ABOUT THIS TASK.
Write out each of the following rows word for word, keeping every line unchanged and in its original order.

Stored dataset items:
============================================================
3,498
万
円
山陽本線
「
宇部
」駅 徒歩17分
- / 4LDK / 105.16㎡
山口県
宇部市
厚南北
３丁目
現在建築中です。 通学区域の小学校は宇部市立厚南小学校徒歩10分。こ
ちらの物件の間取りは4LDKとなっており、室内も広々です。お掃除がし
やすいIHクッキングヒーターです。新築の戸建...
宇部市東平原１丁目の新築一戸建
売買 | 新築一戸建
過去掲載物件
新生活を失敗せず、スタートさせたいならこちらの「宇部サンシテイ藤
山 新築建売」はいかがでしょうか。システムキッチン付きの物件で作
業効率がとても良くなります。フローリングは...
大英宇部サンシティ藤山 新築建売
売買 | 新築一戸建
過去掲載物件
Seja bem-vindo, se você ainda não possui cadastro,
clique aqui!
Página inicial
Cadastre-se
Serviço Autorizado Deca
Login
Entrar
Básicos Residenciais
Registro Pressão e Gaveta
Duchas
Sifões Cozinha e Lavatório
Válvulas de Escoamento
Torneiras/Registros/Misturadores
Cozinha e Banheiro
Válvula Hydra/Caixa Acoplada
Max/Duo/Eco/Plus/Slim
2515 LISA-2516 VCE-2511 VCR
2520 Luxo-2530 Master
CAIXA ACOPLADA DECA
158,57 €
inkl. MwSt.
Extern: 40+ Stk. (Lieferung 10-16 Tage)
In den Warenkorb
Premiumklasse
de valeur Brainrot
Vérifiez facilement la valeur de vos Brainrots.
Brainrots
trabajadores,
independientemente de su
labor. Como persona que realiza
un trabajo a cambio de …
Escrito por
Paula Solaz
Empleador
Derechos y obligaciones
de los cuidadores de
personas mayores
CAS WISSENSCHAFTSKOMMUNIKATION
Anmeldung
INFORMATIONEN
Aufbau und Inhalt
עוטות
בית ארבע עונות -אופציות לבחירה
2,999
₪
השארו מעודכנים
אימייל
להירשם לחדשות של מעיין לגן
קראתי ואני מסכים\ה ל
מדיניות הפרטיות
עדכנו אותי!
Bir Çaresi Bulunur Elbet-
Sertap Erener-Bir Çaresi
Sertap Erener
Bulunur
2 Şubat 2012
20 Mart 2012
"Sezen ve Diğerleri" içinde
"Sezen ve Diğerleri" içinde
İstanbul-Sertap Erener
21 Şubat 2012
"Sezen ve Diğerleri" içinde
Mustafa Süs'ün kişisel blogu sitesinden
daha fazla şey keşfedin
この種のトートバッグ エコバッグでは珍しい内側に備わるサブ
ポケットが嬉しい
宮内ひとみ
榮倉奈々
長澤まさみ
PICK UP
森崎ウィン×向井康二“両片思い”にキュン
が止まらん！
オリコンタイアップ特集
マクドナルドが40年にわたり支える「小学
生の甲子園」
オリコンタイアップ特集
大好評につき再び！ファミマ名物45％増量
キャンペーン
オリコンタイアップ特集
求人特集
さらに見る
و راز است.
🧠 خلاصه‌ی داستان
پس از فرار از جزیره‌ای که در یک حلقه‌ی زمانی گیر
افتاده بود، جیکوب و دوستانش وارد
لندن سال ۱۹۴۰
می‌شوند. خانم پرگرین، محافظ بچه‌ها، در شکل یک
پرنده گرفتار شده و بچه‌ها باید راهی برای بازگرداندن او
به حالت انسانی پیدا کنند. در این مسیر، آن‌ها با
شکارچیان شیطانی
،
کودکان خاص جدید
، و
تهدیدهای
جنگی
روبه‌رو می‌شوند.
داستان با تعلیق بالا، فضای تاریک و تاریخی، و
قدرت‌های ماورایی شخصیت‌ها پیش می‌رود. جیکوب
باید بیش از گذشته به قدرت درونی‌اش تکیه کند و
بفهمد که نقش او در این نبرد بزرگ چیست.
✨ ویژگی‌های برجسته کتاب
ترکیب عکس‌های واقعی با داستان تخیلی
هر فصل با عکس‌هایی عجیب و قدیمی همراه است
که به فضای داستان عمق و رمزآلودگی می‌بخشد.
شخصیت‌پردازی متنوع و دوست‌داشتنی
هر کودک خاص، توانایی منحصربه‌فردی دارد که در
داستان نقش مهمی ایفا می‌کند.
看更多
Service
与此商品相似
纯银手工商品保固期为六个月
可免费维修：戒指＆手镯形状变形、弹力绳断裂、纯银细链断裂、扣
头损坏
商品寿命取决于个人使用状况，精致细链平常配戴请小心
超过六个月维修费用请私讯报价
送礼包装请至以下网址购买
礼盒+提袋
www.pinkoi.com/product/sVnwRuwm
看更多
============================================================
PROBLEM SOLUTION.
3,498
万
円
山陽本線
「
宇部
」駅 徒歩17分
- / 4LDK / 105.16㎡
山口県
宇部市
厚南北
３丁目
現在建築中です。 通学区域の小学校は宇部市立厚南小学校徒歩10分。こ
ちらの物件の間取りは4LDKとなっており、室内も広々です。お掃除がし
やすいIHクッキングヒーターです。新築の戸建...
宇部市東平原１丁目の新築一戸建
売買 | 新築一戸建
過去掲載物件
新生活を失敗せず、スタートさせたいならこちらの「宇部サンシテイ藤
山 新築建売」はいかがでしょうか。システムキッチン付きの物件で作
業効率がとても良くなります。フローリングは...
大英宇部サンシティ藤山 新築建売
売買 | 新築一戸建
過去掲載物件
Seja bem-vindo, se você ainda não possui cadastro,
clique aqui!
Página inicial
Cadastre-se
Serviço Autorizado Deca
Login
Entrar
Básicos Residenciais
Registro Pressão e Gaveta
Duchas
Sifões Cozinha e Lavatório
Válvulas de Escoamento
Torneiras/Registros/Misturadores
Cozinha e Banheiro
Válvula Hydra/Caixa Acoplada
Max/Duo/Eco/Plus/Slim
2515 LISA-2516 VCE-2511 VCR
2520 Luxo-2530 Master
CAIXA ACOPLADA DECA
158,57 €
inkl. MwSt.
Extern: 40+ Stk. (Lieferung 10-16 Tage)
In den Warenkorb
Premiumklasse
de valeur Brainrot
Vérifiez facilement la valeur de vos Brainrots.
Brainrots
trabajadores,
independientemente de su
labor. Como persona que realiza
un trabajo a cambio de …
Escrito por
Paula Solaz
Empleador
Derechos y obligaciones
de los cuidadores de
personas mayores
CAS WISSENSCHAFTSKOMMUNIKATION
Anmeldung
INFORMATIONEN
Aufbau und Inhalt
עוטות
בית ארבע עונות -אופציות לבחירה
2,999
₪
השארו מעודכנים
אימייל
להירשם לחדשות של מעיין לגן
קראתי ואני מסכים\ה ל
מדיניות הפרטיות
עדכנו אותי!
Bir Çaresi Bulunur Elbet-
Sertap Erener-Bir Çaresi
Sertap Erener
Bulunur
2 Şubat 2012
20 Mart 2012
"Sezen ve Diğerleri" içinde
"Sezen ve Diğerleri" içinde
İstanbul-Sertap Erener
21 Şubat 2012
"Sezen ve Diğerleri" içinde
Mustafa Süs'ün kişisel blogu sitesinden
daha fazla şey keşfedin
この種のトートバッグ エコバッグでは珍しい内側に備わるサブ
ポケットが嬉しい
宮内ひとみ
榮倉奈々
長澤まさみ
PICK UP
森崎ウィン×向井康二“両片思い”にキュン
が止まらん！
オリコンタイアップ特集
マクドナルドが40年にわたり支える「小学
生の甲子園」
オリコンタイアップ特集
大好評につき再び！ファミマ名物45％増量
キャンペーン
オリコンタイアップ特集
求人特集
さらに見る
و راز است.
🧠 خلاصه‌ی داستان
پس از فرار از جزیره‌ای که در یک حلقه‌ی زمانی گیر
افتاده بود، جیکوب و دوستانش وارد
لندن سال ۱۹۴۰
می‌شوند. خانم پرگرین، محافظ بچه‌ها، در شکل یک
پرنده گرفتار شده و بچه‌ها باید راهی برای بازگرداندن او
به حالت انسانی پیدا کنند. در این مسیر، آن‌ها با
شکارچیان شیطانی
،
کودکان خاص جدید
، و
تهدیدهای
جنگی
روبه‌رو می‌شوند.
داستان با تعلیق بالا، فضای تاریک و تاریخی، و
قدرت‌های ماورایی شخصیت‌ها پیش می‌رود. جیکوب
باید بیش از گذشته به قدرت درونی‌اش تکیه کند و
بفهمد که نقش او در این نبرد بزرگ چیست.
✨ ویژگی‌های برجسته کتاب
ترکیب عکس‌های واقعی با داستان تخیلی
هر فصل با عکس‌هایی عجیب و قدیمی همراه است
که به فضای داستان عمق و رمزآلودگی می‌بخشد.
شخصیت‌پردازی متنوع و دوست‌داشتنی
هر کودک خاص، توانایی منحصربه‌فردی دارد که در
داستان نقش مهمی ایفا می‌کند.
看更多
Service
与此商品相似
纯银手工商品保固期为六个月
可免费维修：戒指＆手镯形状变形、弹力绳断裂、纯银细链断裂、扣
头损坏
商品寿命取决于个人使用状况，精致细链平常配戴请小心
超过六个月维修费用请私讯报价
送礼包装请至以下网址购买
礼盒+提袋
www.pinkoi.com/product/sVnwRuwm
看更多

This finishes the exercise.